Agenda item
URGENT MOTIONS
Minutes:
13.1 Urgent Motion regarding aftermath of Sarah Everard protests
Under Council Procedure Rule 11.2, Councillor Asma Begum moved and Councillor Rachel Blake seconded the motion as published in the supplementary agenda.
Following debate, the motion was agreed unanimously.
RESOLVED:
This Council notes:
1. The murder of Sarah Everard has launched a wave of anger and protest across the country. Reports from the vigil held at Clapham Common show police officers using excessive force against protestors
2. Blessing Olusogun’s death remains unexplained
3. Nicole Smallman and Bibaa Henry were killed after meeting friends in a park. Police officers were detained at the time on suspicion of misconduct in public office on the grounds that they took and shared unofficial and inappropriate photographs of the women at the crime scene
4. Deaf and Disabled women, women from Black Asian Minority Ethnic backgrounds and LGBTQ women are even more likely to experience harassment, discrimination and abuse. Women from diverse backgrounds experience abuse differently and male power is used against them differently.
5. Women living in poverty are particularly vulnerable to experiencing violence and face disproportionate challenges in accessing the necessary support to make them safe. Lack of access to secure housing, precarious employment, difficulty accessing social security and poverty work to keep women in abusive situations.
6. There are on average 12 honour killings every year in the UK
7. Whilst serious physical assaults by strangers are rare, street harassment and violence against women and girls is endemic in the UK:
o 80% of women of all ages have been sexually harassed in public
o 97% of young women have been sexually harassed
o One in two women are sexually harassed in the workplace
o One in three women experience domestic violence in their lifetime
o One in five women will be raped in their lifetime
o 2 women a week are killed by a current or former partner, and 3 women take their own lives following domestic abuse
8. Women who report rape have a 3% chance of it ever being heard in court.
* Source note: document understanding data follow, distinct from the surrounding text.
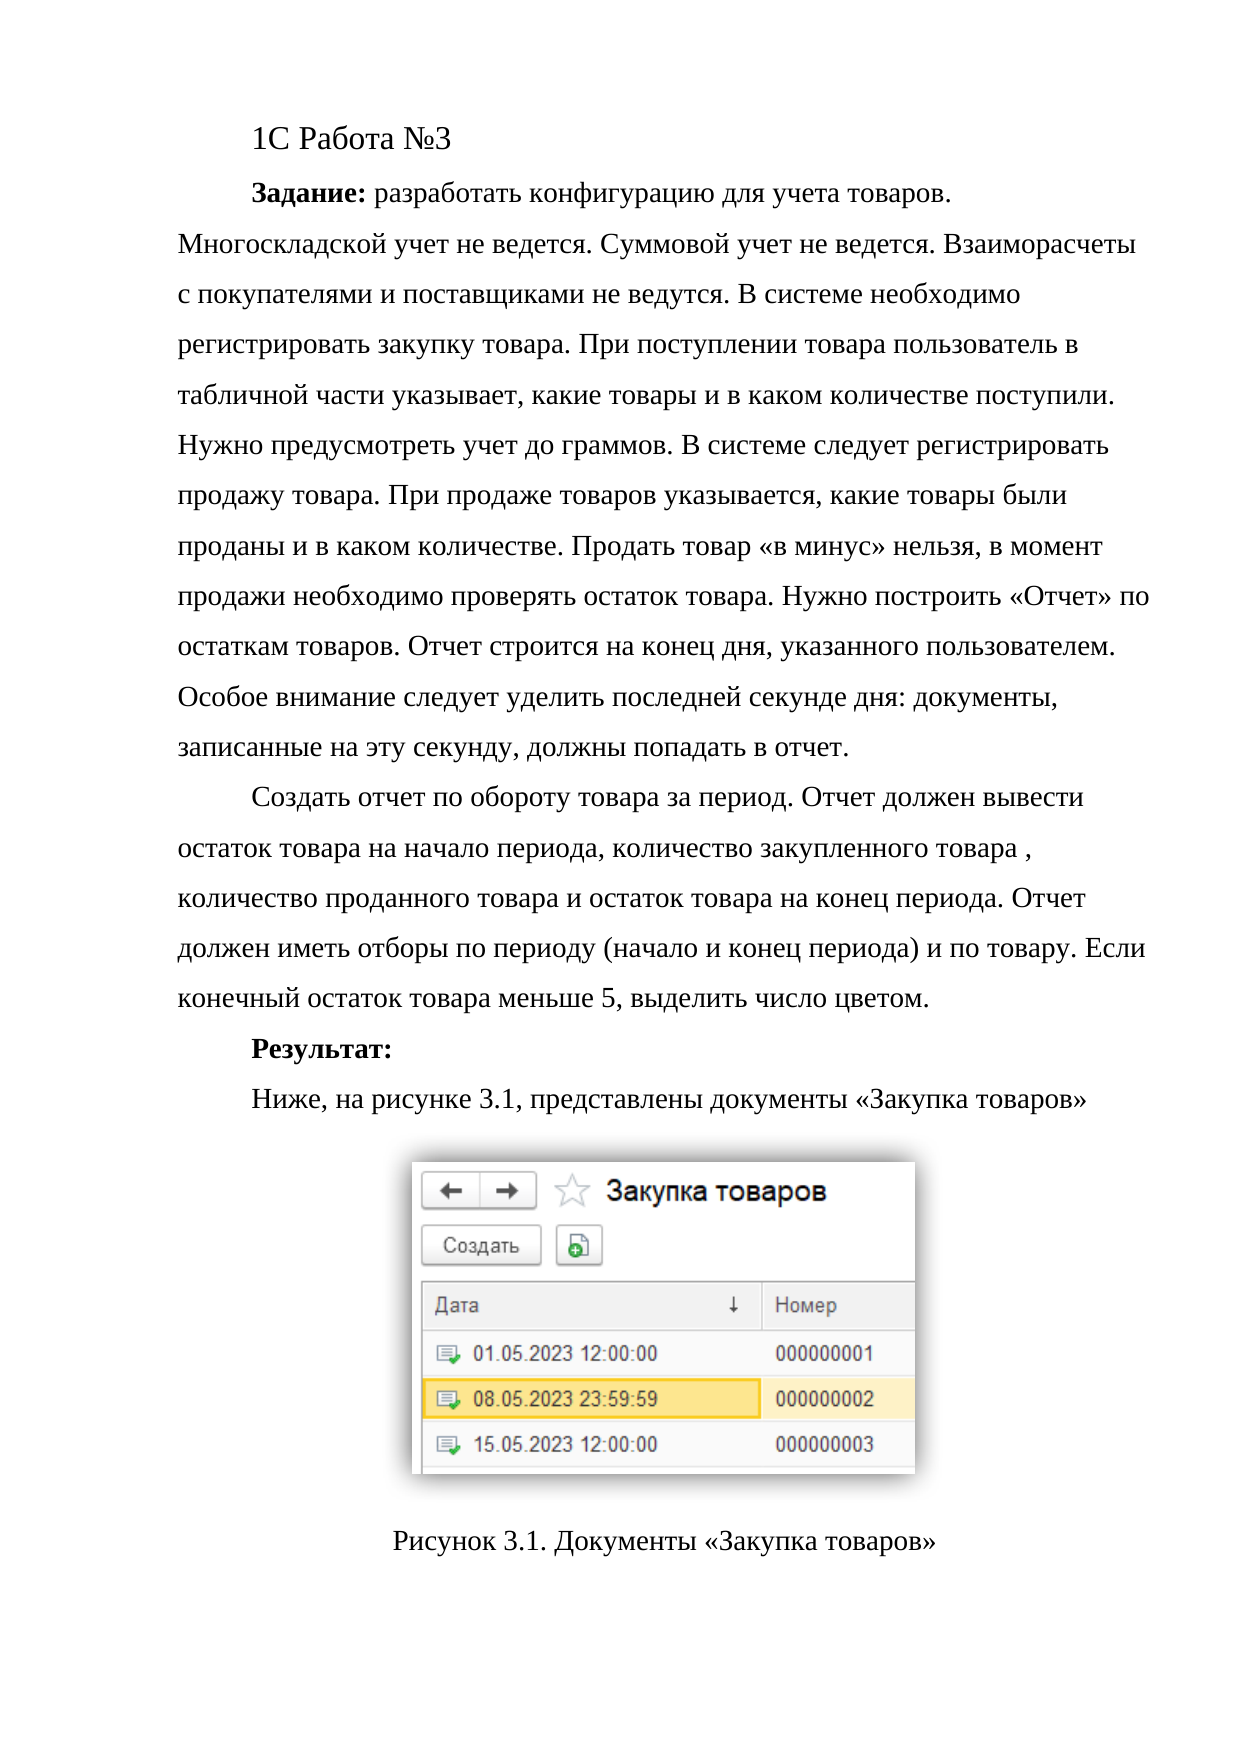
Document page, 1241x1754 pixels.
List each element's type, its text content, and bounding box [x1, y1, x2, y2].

text Создать отчет по обороту товара за период. Отчет должен вывести остаток товара на начало периода, количество закупленного товара , количество проданного товара и остаток товара на конец периода. Отчет должен иметь отборы по периоду (начало и конец периода) и по товару. Если конечный остаток товара меньше 5, выделить число цветом. [177, 779, 1152, 1014]
subtitle 1С Работа №3 [177, 118, 1152, 156]
text Рисунок 3.1. Документы «Закупка товаров» [177, 1523, 1152, 1557]
text Задание: разработать конфигурацию для учета товаров. Многоскладской учет не ведется. Суммовой учет не ведется. Взаиморасчеты с покупателями и поставщиками не ведутся. В системе необходимо регистрировать закупку товара. При поступлении товара пользователь в табличной части указывает, какие товары и в каком количестве поступили. Нужно предусмотреть учет до граммов. В системе следует регистрировать продажу товара. При продаже товаров указывается, какие товары были проданы и в каком количестве. Продать товар «в минус» нельзя, в момент продажи необходимо проверять остаток товара. Нужно построить «Отчет» по остаткам товаров. Отчет строится на конец дня, указанного пользователем. Особое внимание следует уделить последней секунде дня: документы, записанные на эту секунду, должны попадать в отчет. [177, 176, 1152, 763]
text Ниже, на рисунке 3.1, представлены документы «Закупка товаров» [177, 1081, 1152, 1115]
text Результат: [177, 1031, 1152, 1064]
picture [412, 1162, 915, 1474]
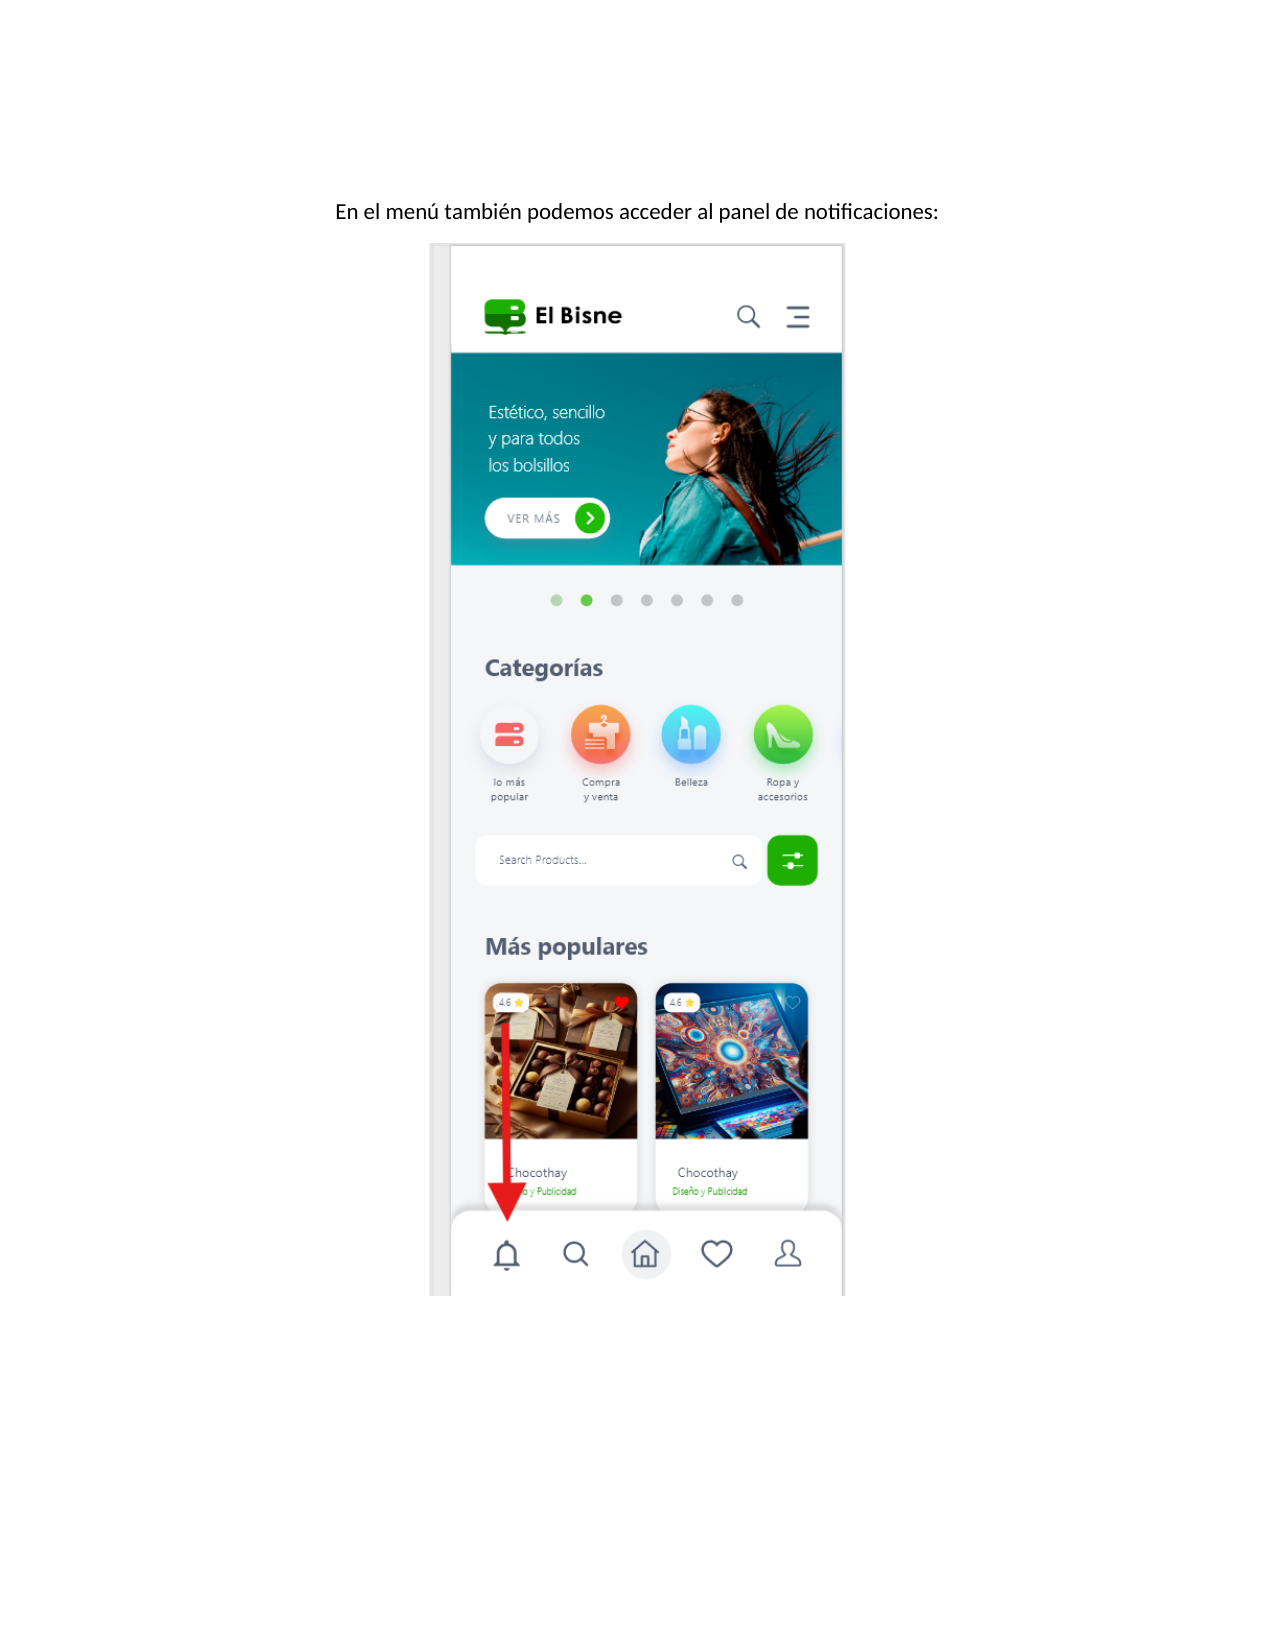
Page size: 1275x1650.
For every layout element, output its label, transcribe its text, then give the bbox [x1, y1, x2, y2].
Most women who survive domestic violence do not receive justice from the criminal justice system.
9. In Nottingham, police have trialled treating misogyny as a hate crime.
10. Tower Hamlets Council has an established a Champions programme to tackle Violence Against Women and Girls
11. Tower Hamlets has a No Place for Hate campaign to send a clear and consistent message that hate will not be tolerated in our borough
12. Tower Hamlets has invested in Independent Domestic Violence Advocates
This Council believes:
1. Male violence against women and girls is part of a broader culture of misogyny in society.
2. Perpetrators of serious violence usually have a history of inflicting abuse and harassment against other women and girls. Tackling violence against women and girls means dismantling this culture.
3. It also means tackling other forms of discrimination and the economic system that further enables abuse against women and girls.
4. That a justice system that allows one of the most heinous crimes to be effectively decriminalised is not fit for purpose. Sustained cuts to all elements of the justice system, as well as institutional misogyny mean that crimes against women and girls that are reported are not effectively investigated. The decision to fail to resource this work is a political choice.
This Council resolves to:
1. Stand in solidarity with protestors against violence against women and girls
2. Call for an urgent and thorough investigation into the operational policing of the vigil which took place on 13 March 2021 and for swift action to be taken
3. Call on the Home Secretary to thoroughly investigate the leadership of the policing of the vigil which took place on 13 March 2021
4. Call for this investigation to be held sensitively in public
5. Call for investment in the whole justice system
6. Call for the CPS not to insist that victims phones are confiscated, particularly when this isn’t necessary, and making this a condition for the crime to be investigated
7. Call on the Government to ratify the Istanbul Convention on preventing and combatting VAWG
8. Call on the Government to ratify the International Labour Organisation’s No.190, recognising the right of everyone to work free from gender based violence and harassment
9. Work with women across Tower Hamlets, organising listening and peer engagement events, to submit evidence to the investigation into the policing at the weekend
10. Call on the Tower Hamlets Borough Command Unit to prioritise investigating crimes against women and girls and ask them to ensure that people aren’t penalised when they report a crime
11. Deliver culturally competent services which fully serve our diverse population
12. Support the design of a feminist city through our planning and design processes
13. Work with the Tower Hamlets Borough Command Unit on improving women’s safety
14. Educate men through campaigns and bringing in male “allies”
15. Utilise all our resources to publicise all missing women and girls
16. Strengthen ward panels to have agenda items on hate crime incidents and domestic violence.
17. Continue the Violence Against Women and Girls Champions Programme
18. Work with schools and families to tackle toxic masculinity culture
19. Join local, London and national networks working to end Violence Against Women and Girls
20. Campaign for misogyny to legally recognised as a hate crime.